6 X, ]( h* n; |8 E! `Nonetheless, we do not believe our patient is% r/ J# c- i- H+ p. i7 k9 m: y
going to experience any of the untoward effects from4 |+ k1 ~6 u7 e* q( _& V# C
testosterone exposure as mentioned earlier because
4 v1 e1 Y1 K9 w; x  k4 b* n9 fthe exposure was not for a prolonged period of time.. I; u; u. T' D8 Q
Although the bone age was advanced at the time of
/ F, N8 v" c0 X0 x  Xdiagnosis, the child had a normal growth velocity at
8 Y% M# y7 c6 i  q7 W8 ^the follow-up visit. It is hoped that his final adult3 a: l) |- I/ k6 d. J
height will not be affected.3 W+ T1 t# o/ @2 m: ~6 @, u" w( z
Although rarely reported, the widespread avail-  @' F/ |9 p: c0 N3 \! y
ability of androgen products in our society may' @: k' o; |  |. G# ^9 }! S
indeed cause more virilization in male or female
# p. ?! B6 P4 E" ]$ y9 `children than one would realize. Exposure to andro-
$ S+ o3 q0 j( \! B/ Pgen products must be considered and specific ques-
, {: r3 a  I+ ~) [4 R8 U1 \" B0 Qtioning about the use of a testosterone product or
! o% t( y# r0 S% r' O& V. ?1 x$ }gel should be asked of the family members during6 y7 K4 B, y5 @' ]( |4 W0 |* d  E
the evaluation of any children who present with vir-
+ b8 D) E' [3 q! h0 A4 O. k. F  lilization or peripheral precocious puberty. The diag-& i  C& u6 d8 a" t
nosis can be established by just a few tests and by! W' L6 i' ]- d8 Q8 t
appropriate history. The inability to obtain such a
) ?. ^0 a9 q  W* |history, or failure to ask the specific questions, may
$ L, t, z  A# t2 ^$ W  {result in extensive, unnecessary, and expensive
3 J* e2 J( z+ k* h6 ]8 zinvestigation. The primary care physician should be# z2 m6 D% ]/ N" ]* t4 P% N+ G# c
aware of this fact, because most of these children
2 E  X3 l2 A0 q2 e! Lmay initially present in their practice. The Physicians’

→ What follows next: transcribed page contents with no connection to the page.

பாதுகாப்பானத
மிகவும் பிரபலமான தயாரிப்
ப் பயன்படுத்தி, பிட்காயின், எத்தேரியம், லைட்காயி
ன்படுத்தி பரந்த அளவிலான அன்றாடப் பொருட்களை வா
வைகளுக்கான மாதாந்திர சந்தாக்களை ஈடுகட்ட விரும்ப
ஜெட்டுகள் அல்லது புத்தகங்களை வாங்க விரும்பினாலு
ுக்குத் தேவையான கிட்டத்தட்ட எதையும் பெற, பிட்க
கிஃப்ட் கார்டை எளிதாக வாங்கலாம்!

) ^3 H8 j8 d, Q" |; K) xDesk Reference and package insert should also put a0 k& j; l8 C* _: n3 v( p
warning about the virilizing effect on a male or. p' f( V5 h6 |0 H1 m% {( M
female child who might come in contact with some-! }  I6 U: c  {1 [
one using any of these products.& v4 F8 q2 G. a
References
7 G3 c# H. o4 f# W( O- {0 ?1. Styne DM. The testes: disorder of sexual differentiation& G$ y* f: P! N4 \: i- l. D1 D
and puberty in the male. In: Sperling MA, ed. Pediatric4 d$ }( r1 p: J1 i& i; Q4 W( b4 @2 \
Endocrinology. 2nd ed. Philadelphia, PA: WB Saunders;- I/ _+ d! M3 Q! ?! a
2002: 565-628.
" w& K8 `6 k: e) g5 k2. Rivarola M, Belgorosky A, Mendilaharzu H, et al. Precocious' a- \' `+ `- R
puberty in children with tumours of the suprasellar pineal
發表於 2025-1-7 21:59:43 | 顯示全部樓層
這個我收藏了!謝謝分享!WK的資源越來越豐富,這少不了大大的辛勞!
發表於 2025-1-10 10:43:39 | 顯示全部樓層
VIP精品區,資源無限好賺金任務區,輕松賺金幣
加入VIP,享受高級特權宣傳賺金又升級,超級棒
感謝大大的辛勞分享!我會繼續在WK關注大大的文章!
發表於 2025-1-11 22:18:01 | 顯示全部樓層
女厕偷拍辅导班主任尿尿老师的逼很嫩还有一点
發表於 2025-1-17 16:31:39 | 顯示全部樓層
VIP精品區,資源無限好賺金任務區,輕松賺金幣
加入VIP,享受高級特權宣傳賺金又升級,超級棒
4个什么样的?
發表於 2025-1-19 02:41:05 | 顯示全部樓層

/ l+ }% x0 ~3 C5 `, Z精妙絕倫的精品,感謝啊!期待你更多更好的創作哦!
發表於 2025-3-8 22:04:50 | 顯示全部樓層
絕對的好貼!謝謝啊!逐字逐圖地看完這個帖子以後,我的心久久不能平靜,感恩啊!